Il existe trois types de critiques qui furent adressées :

  • Le trop bon réglage : une course de formule 1 se prépare bien à l’avance, à l’aide de nombreux essais afin de déterminer le meilleur réglage possible pour la voiture. Sauf que chaque piste est différente, et qu’il est illusoire d’obtenir les mêmes performances en utilisant le même réglage pour une autre piste. Curieusement, un certain pan de la recherche en finance semble ignorer le problème et propose d’utiliser le même réglage qui expliquait très bien hier, pour expliquer aussi demain. C’est un peu comme si le chercheur avait enfin trouvé les bons numéros du loto, et pensait qu’en utilisant la même combinaison les fois suivantes il gagnerait de nouveau. En langage technique, on appelle cela de la suroptimisation (p-hacking). Il se trouve qu’en finance, c’est un problème récurrent. Alors on tente de ruser, et l’on imagine un automate qui apprend de ses erreurs ; mais à partir de quand décrète-t-on qu’il s’agit de l’erreur de trop ? Celle qui motive de changer de paramètres ? On cherche encore : en termes scientifiques, on appelle cela la quête de l’analyse non supervisée.
  • Les données trop bavardes : puisque la théorie a échoué, faisons parler les données. Mais jusqu’où faut-il les croire ? En effet, sans théorie on court alors le risque de faire dire aux données des choses qu’elles ne savent pas. Quand on les torture elles finissent souvent par avouer quelque chose, comme pour mieux se débarrasser de leur bourreau. En termes de machine learning, cela signifie que l’on finira toujours par trouver des relations entre certains faits, alors que probablement il n’y en a pas. On parle alors déluge de corrélations ; on remarque au passage qu’il s’agit de la principale matière première des complotistes en tout genre : trouver une corrélation boiteuse qui fait trembler tout l’édifice.
  • Le fantasme de la finance est un fantôme de la transparence : ce n’est pas la première des critiques qui est généralement mise en avant, et pourtant elle seule suffirait presque à réserver un accueil frileux à toute nouvelle annonce de pépite de la finance. Le fantôme de la transparence est cette illusion que nous nous rapprochons chaque jour un peu plus d’une connaissance parfaite des choses, comme si « le monde était un rébus dont il suffirait de trouver la clef » (Jean Yves Girard, Le fantôme de la transparence).Or, depuis plus d’un siècle, nous savons qu’une connaissance parfaite est illusoire, à cause de résultats négatifs qui délimitent les limites de notre connaissance.

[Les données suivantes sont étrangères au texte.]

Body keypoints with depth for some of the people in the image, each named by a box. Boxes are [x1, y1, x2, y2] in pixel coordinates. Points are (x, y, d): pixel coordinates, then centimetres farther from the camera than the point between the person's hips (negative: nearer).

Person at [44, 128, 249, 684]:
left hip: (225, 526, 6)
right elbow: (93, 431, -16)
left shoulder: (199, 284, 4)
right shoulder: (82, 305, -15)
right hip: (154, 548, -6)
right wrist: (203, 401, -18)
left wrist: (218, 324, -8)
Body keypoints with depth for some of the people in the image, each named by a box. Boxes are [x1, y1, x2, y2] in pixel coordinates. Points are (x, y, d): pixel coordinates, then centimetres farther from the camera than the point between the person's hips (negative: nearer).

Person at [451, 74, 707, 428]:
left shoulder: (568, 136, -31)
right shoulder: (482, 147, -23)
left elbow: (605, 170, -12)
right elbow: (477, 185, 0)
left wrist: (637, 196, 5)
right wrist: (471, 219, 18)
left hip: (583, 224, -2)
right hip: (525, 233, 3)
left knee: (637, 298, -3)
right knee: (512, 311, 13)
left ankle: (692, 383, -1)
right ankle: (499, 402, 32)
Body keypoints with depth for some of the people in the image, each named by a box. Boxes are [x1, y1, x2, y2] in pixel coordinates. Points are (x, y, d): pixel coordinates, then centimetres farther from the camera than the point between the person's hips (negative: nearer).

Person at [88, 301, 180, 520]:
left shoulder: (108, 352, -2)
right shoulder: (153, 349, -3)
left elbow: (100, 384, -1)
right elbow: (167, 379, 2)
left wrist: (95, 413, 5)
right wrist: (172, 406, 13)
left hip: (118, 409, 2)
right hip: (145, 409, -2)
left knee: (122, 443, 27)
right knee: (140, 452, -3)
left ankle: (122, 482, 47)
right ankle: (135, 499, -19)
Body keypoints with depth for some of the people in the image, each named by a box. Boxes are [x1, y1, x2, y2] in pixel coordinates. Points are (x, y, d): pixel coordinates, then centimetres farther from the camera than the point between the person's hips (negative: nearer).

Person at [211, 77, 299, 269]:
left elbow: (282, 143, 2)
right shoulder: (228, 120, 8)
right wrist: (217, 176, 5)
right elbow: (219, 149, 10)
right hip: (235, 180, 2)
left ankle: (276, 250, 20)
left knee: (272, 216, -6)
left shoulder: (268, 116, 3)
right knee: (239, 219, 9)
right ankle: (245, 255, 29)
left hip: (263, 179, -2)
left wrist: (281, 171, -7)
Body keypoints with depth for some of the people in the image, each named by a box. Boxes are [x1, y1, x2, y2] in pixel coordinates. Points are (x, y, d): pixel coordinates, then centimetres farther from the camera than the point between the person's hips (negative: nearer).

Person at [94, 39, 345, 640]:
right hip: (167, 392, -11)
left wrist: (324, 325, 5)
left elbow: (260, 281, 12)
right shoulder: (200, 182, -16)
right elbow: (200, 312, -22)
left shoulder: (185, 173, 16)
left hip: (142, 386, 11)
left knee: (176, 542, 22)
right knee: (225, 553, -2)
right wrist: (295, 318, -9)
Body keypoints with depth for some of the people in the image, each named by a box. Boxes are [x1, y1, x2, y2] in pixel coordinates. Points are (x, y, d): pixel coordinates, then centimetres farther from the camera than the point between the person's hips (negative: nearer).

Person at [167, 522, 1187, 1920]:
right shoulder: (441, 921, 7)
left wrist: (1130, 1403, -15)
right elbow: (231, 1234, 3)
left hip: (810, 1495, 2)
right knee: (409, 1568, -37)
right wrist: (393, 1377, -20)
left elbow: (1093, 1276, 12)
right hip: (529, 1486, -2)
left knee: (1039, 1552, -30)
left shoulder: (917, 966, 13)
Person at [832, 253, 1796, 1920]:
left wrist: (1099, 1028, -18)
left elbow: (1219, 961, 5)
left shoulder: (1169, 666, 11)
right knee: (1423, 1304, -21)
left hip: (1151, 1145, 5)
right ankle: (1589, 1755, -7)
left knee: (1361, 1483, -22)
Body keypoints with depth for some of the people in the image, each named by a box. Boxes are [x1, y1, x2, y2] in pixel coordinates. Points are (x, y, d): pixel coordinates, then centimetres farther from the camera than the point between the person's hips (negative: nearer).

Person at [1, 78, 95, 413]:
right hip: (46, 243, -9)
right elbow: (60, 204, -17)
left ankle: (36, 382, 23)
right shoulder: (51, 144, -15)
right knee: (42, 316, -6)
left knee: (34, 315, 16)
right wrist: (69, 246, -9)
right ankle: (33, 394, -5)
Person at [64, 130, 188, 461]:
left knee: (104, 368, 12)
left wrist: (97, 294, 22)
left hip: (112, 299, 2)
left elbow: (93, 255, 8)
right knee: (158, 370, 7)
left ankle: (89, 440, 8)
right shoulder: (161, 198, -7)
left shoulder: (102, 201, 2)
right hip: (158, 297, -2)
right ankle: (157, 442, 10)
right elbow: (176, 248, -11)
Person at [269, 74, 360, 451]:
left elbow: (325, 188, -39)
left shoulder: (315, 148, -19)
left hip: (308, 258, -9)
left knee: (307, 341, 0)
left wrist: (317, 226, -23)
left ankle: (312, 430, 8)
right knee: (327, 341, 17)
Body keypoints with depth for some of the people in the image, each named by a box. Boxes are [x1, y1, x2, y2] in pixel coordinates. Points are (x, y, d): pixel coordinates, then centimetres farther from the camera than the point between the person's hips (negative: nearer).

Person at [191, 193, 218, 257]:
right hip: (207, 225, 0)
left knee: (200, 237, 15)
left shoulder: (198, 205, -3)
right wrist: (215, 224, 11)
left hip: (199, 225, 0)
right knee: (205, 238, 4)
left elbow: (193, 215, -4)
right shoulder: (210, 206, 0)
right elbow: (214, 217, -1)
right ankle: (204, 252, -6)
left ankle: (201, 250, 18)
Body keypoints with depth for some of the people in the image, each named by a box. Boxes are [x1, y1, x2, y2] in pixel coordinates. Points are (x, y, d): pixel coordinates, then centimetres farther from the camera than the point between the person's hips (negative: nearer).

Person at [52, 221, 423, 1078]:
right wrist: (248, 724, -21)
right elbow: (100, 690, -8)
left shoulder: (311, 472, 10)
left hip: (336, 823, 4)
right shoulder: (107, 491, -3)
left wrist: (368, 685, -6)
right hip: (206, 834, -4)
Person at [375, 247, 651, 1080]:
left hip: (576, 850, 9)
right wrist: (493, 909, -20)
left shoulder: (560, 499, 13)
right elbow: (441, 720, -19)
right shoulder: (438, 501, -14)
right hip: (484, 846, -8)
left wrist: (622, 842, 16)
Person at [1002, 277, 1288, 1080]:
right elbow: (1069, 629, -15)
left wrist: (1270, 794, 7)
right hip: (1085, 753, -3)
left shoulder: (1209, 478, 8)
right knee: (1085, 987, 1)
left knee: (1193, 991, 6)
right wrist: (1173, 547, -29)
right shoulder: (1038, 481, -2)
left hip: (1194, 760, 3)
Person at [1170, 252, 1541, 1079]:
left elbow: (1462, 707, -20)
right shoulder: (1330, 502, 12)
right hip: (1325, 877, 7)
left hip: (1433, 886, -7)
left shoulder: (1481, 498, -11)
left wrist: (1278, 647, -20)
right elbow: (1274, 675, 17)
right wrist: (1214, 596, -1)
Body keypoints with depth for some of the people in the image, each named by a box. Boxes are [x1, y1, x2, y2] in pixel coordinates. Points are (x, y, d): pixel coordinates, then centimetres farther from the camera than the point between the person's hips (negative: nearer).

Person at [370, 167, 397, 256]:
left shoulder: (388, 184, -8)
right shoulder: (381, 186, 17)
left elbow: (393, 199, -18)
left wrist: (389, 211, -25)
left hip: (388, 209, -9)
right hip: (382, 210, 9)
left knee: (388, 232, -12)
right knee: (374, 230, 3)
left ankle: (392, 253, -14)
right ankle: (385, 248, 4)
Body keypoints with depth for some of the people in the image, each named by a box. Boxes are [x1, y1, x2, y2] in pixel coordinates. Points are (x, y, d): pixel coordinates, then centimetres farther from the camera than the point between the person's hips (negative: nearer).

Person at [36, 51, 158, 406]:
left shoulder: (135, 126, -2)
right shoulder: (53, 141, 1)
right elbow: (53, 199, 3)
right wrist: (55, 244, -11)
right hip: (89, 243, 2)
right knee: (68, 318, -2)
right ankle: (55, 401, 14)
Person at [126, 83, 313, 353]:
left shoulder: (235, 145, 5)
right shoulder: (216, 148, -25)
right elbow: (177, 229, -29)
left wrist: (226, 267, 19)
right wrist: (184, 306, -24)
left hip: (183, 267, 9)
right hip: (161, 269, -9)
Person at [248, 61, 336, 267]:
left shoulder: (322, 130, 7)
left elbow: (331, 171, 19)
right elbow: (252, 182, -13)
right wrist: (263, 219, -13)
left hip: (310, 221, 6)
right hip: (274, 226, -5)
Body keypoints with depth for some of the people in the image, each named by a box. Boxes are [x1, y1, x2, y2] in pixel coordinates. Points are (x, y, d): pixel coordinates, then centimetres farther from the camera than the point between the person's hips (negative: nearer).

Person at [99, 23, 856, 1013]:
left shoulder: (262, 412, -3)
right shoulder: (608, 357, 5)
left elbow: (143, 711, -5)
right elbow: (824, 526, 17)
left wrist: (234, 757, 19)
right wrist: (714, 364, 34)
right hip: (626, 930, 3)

Les couleurs primaires de la finance

Il y a toujours quelque enseignement à tirer d’une crise majeure, notamment en finance. Elle nous rappelle que lorsque la Terre tremble, elle tremble pour tout le monde. Elle nous rappelle que même les stratégies alternatives innovantes et diversifiantes ne peuvent s’exonérer de la fameuse formule : « les performances passées ne préjugent pas des performances à venir ».

Enfin, elle nous rappelle aussi quelque chose que l’on oublie trop souvent en finance, mais que l’on apprend au collège durant les obscurs cours d’art plastique dont on réalise alors toute la portée : les tableaux les plus illustres du fauvisme, aussi colorés soient-ils, ne révèlent l’utilisation que de trois couleurs primaires.

On pourrait aussi dire que chaque crise démasque les valeurs primaires de la finance, puisque l’on obtient alors que l’ensemble des actifs financiers ne s’explique plus que par un nombre réduit de facteurs de risque, et non par une multitude de facteurs divers et variés comme on nous l’annonçait avant.

Un peu comme un fantoche dont tous les mouvements font illusion durant le spectacle, mais qui ne tiennent en réalité qu’à quelques fils.